Michael H. Gardner | Independent Consultant
Tectonics and Sedimentation of Permian Delaware Basin Deepwater Systems
Despite recording low-energy sedimentation, organic carbon-rich mudrocks (ORM) derived from subaqueous flows can be correlated to tectonics. This relationship explains changes in deepwater systems of the (1) Wolfcamp, (2) Bone Spring and (3) Cutoff (Avalon) formations and (4) Delaware Mountain Group (DMG).
Temporal phases of uplift>erosion, steady-state, and uplift<erosion characterize first-order mountain building and basin formation. Overlapping and far-field stress regimes from oblique WNW-directed plate collision and ENE-directed subduction generated the circular Permian Basin configuration and the bathymetry for carbonate production. Continental uplift sourced sand and silt from the north. The collisional suture connected the ocean and trapped sediment producing a paleogeography of plate collision resembling the Mediterranean Sea.
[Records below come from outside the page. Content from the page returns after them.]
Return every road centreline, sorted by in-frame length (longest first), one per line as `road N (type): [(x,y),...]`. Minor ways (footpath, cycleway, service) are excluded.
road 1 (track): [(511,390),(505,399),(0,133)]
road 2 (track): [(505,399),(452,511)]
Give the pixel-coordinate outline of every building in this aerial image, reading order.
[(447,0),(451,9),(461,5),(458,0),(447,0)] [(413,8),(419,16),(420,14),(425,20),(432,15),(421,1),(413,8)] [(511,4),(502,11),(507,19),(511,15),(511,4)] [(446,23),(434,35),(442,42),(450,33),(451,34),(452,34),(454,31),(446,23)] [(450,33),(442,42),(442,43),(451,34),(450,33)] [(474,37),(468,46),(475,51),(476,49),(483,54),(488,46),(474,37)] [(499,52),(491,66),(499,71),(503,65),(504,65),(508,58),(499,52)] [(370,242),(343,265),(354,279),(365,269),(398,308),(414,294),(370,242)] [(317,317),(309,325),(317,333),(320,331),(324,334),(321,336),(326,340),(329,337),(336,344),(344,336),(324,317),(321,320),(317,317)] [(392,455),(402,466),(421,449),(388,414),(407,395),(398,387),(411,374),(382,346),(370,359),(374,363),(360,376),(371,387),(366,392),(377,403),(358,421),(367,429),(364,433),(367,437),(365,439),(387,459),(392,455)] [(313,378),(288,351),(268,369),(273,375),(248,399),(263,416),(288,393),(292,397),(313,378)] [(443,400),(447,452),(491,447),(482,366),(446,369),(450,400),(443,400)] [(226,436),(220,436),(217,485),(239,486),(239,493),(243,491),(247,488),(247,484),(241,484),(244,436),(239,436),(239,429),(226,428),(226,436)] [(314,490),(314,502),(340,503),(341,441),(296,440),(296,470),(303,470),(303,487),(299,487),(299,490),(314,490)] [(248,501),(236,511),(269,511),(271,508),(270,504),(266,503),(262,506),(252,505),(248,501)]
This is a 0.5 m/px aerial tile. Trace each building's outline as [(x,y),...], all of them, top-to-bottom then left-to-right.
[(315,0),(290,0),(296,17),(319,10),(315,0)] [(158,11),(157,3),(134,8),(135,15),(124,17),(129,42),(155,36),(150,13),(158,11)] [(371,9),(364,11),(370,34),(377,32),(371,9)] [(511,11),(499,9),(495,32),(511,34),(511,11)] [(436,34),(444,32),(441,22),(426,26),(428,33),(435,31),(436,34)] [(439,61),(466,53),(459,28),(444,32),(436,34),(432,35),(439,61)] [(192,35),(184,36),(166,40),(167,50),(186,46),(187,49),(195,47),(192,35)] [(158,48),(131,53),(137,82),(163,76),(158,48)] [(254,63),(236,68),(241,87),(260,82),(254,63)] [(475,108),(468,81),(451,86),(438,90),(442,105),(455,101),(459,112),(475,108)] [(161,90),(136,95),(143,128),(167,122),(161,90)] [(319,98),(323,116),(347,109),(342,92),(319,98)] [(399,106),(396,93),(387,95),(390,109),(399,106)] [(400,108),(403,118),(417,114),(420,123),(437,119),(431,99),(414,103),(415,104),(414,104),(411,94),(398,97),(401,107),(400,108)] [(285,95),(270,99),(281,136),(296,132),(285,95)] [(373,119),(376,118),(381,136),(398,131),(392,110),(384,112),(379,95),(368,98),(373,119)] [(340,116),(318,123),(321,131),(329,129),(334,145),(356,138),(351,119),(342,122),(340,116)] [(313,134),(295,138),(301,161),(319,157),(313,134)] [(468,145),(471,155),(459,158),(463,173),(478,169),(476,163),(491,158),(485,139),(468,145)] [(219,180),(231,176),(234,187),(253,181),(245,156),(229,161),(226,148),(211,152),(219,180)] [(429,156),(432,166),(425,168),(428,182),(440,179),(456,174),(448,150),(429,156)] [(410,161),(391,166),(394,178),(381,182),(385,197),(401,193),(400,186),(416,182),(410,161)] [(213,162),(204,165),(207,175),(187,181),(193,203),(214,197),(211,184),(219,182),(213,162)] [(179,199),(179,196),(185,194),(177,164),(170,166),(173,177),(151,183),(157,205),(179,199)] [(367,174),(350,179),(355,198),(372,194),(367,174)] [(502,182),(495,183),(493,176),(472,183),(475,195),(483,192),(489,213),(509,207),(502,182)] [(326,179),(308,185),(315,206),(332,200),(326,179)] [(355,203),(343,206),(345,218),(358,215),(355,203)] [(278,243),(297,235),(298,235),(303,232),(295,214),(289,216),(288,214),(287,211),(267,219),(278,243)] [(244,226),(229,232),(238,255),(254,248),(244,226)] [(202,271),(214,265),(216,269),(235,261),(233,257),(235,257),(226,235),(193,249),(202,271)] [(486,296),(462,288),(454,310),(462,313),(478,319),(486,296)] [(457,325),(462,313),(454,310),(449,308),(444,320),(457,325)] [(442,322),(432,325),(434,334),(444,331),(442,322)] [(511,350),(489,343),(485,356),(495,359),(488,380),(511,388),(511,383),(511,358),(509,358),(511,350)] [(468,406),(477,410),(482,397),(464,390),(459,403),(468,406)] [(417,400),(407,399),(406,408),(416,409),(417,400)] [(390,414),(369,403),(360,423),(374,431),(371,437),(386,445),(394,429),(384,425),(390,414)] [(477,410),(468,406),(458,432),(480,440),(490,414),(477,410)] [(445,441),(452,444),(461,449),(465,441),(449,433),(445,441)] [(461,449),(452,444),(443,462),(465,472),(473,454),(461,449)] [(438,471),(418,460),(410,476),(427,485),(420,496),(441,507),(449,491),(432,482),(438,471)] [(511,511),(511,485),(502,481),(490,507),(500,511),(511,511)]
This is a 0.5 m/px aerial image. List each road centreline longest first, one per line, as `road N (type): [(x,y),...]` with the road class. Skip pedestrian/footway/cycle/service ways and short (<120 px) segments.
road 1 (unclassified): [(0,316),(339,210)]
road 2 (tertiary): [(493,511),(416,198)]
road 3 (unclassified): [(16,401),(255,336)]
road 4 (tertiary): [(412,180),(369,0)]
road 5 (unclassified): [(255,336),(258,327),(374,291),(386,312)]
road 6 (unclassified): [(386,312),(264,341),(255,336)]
Oblique shear and subduction-related subsidence created the second-order Delaware and other sub-basins. Third-order flexures caused internal instability and bathymetry. Fourth-order slump scars and mass failures locally ponded sediment. Fifth-order depositional relief provided the local channel gradient for growth of submarine fans. These surface movements link tectonics to sedimentation.
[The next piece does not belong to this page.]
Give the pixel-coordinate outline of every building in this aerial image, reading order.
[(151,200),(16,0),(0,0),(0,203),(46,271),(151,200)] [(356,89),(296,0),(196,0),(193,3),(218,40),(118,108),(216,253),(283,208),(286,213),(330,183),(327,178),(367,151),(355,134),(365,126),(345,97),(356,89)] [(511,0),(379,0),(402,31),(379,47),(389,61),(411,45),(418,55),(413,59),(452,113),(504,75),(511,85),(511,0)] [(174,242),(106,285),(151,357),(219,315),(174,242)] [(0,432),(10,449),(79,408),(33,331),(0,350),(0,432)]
Tectonics directly impact sediment source, subaqueous flow initiation and magnitude, and slope and canyon formation and indirectly affect marine algae, carbonate mud and hypersaline water incorporated into flows and failures originating from carbonate shelves. The ORM forms ripple interlaminations, matrix, sedimentary facies, drapes and thin continuous intervals. Hypersalinity explains anomalously negative carbon isotope values from Brushy Canyon ORM.
Catastrophic shelf failures and infrequent deposition from big events characterize the early Permian when U>E (~350 m; >15 my). Wolfcamp reservoirs are comparable to the high-magnitude Contessa Bed of the Miocene Marnoso-Arenacea Formation in Italy. The steady-state Bone Spring system (~850 m; 8 my) records reciprocal patterns of highstand carbonate ramp and lowstand fan deposition. Small turbidites form fine sandstone reservoirs recording molecular sieving and limited migration from ORM. The Cutoff system (~150 m; 2 my) records reorganization from steady-state to U<E. Smaller carbonate buildups are terraced inboard of older shelf margins incised by canyons. Regional sea-level change best explains the short duration formation of numerous small debris flows, resedimented turbidites and submarine unconformities. The ORM reservoirs drape complicated topography and poor-quality reservoirs record limited migration. Recycled eolian and basement uplifts sourced voluminous feldspar-bearing sands of the DMG when U<E (~1000 m; 10-my). The oldest Brushy Canyon Formation shelf record is a regional unconformity. Highly channelized fans overlap down-profile of canyons and later below reef inlets. The ORM interbeds source reservoirs consisting of small turbidites.
Michael H. Gardner received degrees in geology from the University of Colorado, Boulder (BA, 1986) and the Colorado School of Mines (PhD, 1993). After a long academic career, he is a consultant from Montana.